À travers le recensement cartographique des événements avalancheux passés, connus ou présupposés à partir de la photo-interprétation, la CLPA a pour objet de fournir une base pour les études prospectives du risque d’avalanche.

Une mémoire des avalanches du passé

La circulaire du 1er février 1971 relative à la protection contre les avalanches définit les
" cartes inventaires des avalanches ". Il s’agit de recenser les phénomènes historiques connus ou dont les traces sont bien visibles sur le terrain. Selon la mise en garde de la page d’accès aux CLPA sur Internet (www.avalanches.fr), " elle reporte l’ampleur maximale des événements d’avalanche survenus dans le passé et observés avec précision et certitude ".
La CLPA représente donc un inventaire du passé. Ce qu’évoque correctement le tribunal correctionnel d’Albertville, dans un jugement du 7 janvier 1985 : " (…) Attendu que le prévenu n’ignorait pas l’existence de cette avalanche qui s’est déjà déclenchée plusieurs fois dans cette combe, ce qui explique qu’elle figure sur la carte de l’IGN (…) ". On pourrait s’étonner de voir la CLPA évoquée dans une affaire mettant en cause un moniteur de ski auquel il est reproché d’avoir emmené ses clients dans un itinéraire hors-piste où l’un d’entre eux trouvera la mort, emporté par une avalanche. En effet, circulaires et notice d’emploi de la CLPA répètent qu’elle est " inadaptée à la demande des skieurs de randonnée et des alpinistes qui ont besoin, pour choisir l’itinéraire, de connaître la fréquence ou l’époque habituelle des déclenchements ainsi que les relations existant entre les conditions nivo-météorologiques du moment et les risques de déclenchement ". Cependant, dans le cas présent, la CLPA n’est pas directement utilisée contre le moniteur, en tant qu’outil d’aide à la décision. Le juge souligne juste le fait que le phénomène est réputé à cet endroit, pour preuve, il figure sur la carte. La carte conserve son caractère
" historique ", sans aller au-delà.

Le même constat est effectué par le tribunal correctionnel de Bonneville, dans son jugement du 17 juillet 2003 relatif à l’avalanche de Montroc, à Chamonix : " (…) La CLPA est un document inventaire non opposable aux tiers, c’est un constat considéré par nombre d’utilisateurs comme exhaustif mais qui nécessite une mise à jour (…) ".

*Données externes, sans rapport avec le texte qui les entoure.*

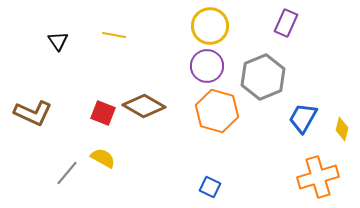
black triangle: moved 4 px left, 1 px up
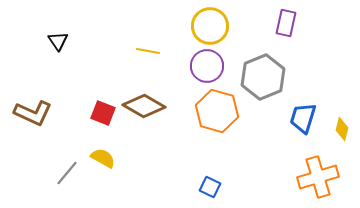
purple rectangle: rotated 12 degrees counterclockwise
yellow line: moved 34 px right, 16 px down
blue trapezoid: rotated 12 degrees counterclockwise
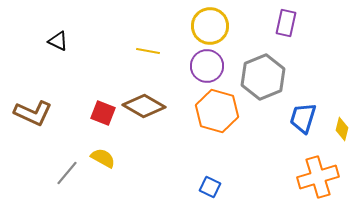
black triangle: rotated 30 degrees counterclockwise
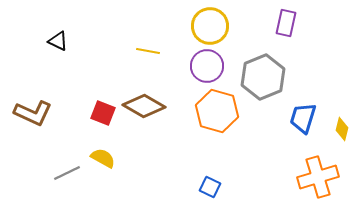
gray line: rotated 24 degrees clockwise
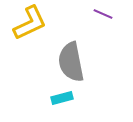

Une base d’informations utiles aux études avalanche

La circulaire n°71-409 du 24 août 1971 relative à la portée et l’utilisation des cartes inventaires des avalanches dispose que : " (…) elles constituent dans la pratique des documents de base en vue de l’établissement des " plans de zones exposées " (…) qui serviront à définir les servitudes correspondantes à inscrire aux plans d’occupation des
sols
".
Historiquement donc, la CLPA est la carte de base pour l’établissement de la cartographie réglementaire, du zonage risque, des anciens PZEA aux PPR actuels.
La notice d’utilisation des CLPA rappelle les champs d’usage de la CLPA :
- projet d’aménagement de la montagne,
- gestion des voies de communication,
- documents administratifs (zonage risque notamment).

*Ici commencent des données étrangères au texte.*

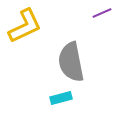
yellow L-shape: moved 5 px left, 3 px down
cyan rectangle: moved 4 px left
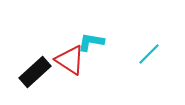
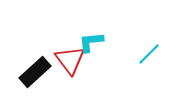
cyan L-shape: rotated 16 degrees counterclockwise
red triangle: rotated 20 degrees clockwise
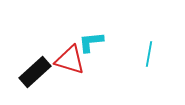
cyan line: rotated 35 degrees counterclockwise
red triangle: rotated 36 degrees counterclockwise
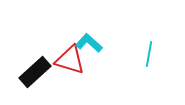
cyan L-shape: moved 2 px left, 1 px down; rotated 48 degrees clockwise
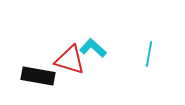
cyan L-shape: moved 4 px right, 5 px down
black rectangle: moved 3 px right, 4 px down; rotated 52 degrees clockwise
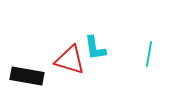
cyan L-shape: moved 2 px right; rotated 140 degrees counterclockwise
black rectangle: moved 11 px left
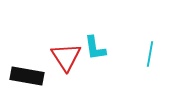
cyan line: moved 1 px right
red triangle: moved 4 px left, 3 px up; rotated 40 degrees clockwise
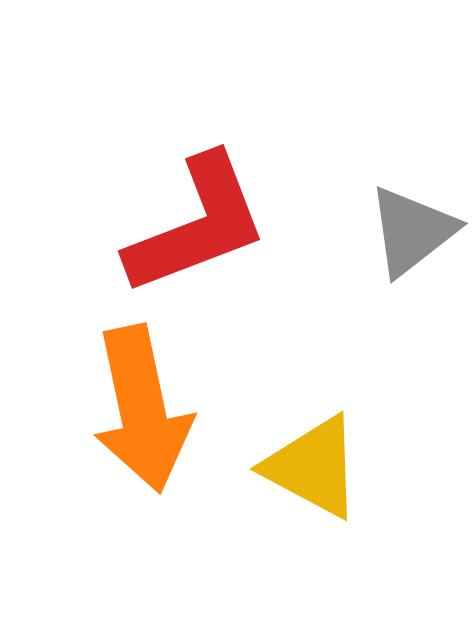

Toujours selon cette notice, " il s’agit d’un document informatif, d’étude, brut, utilisé pour la réalisation de cartes réglementaires, notamment le PPR, ou d’études de risques d’une manière générale ".
La CLPA est donc l’élément de base pour le travail de détermination du risque d’avalanche sur un site. Mais il n’est qu’un élément, insuffisant à lui seul pour conclure au risque.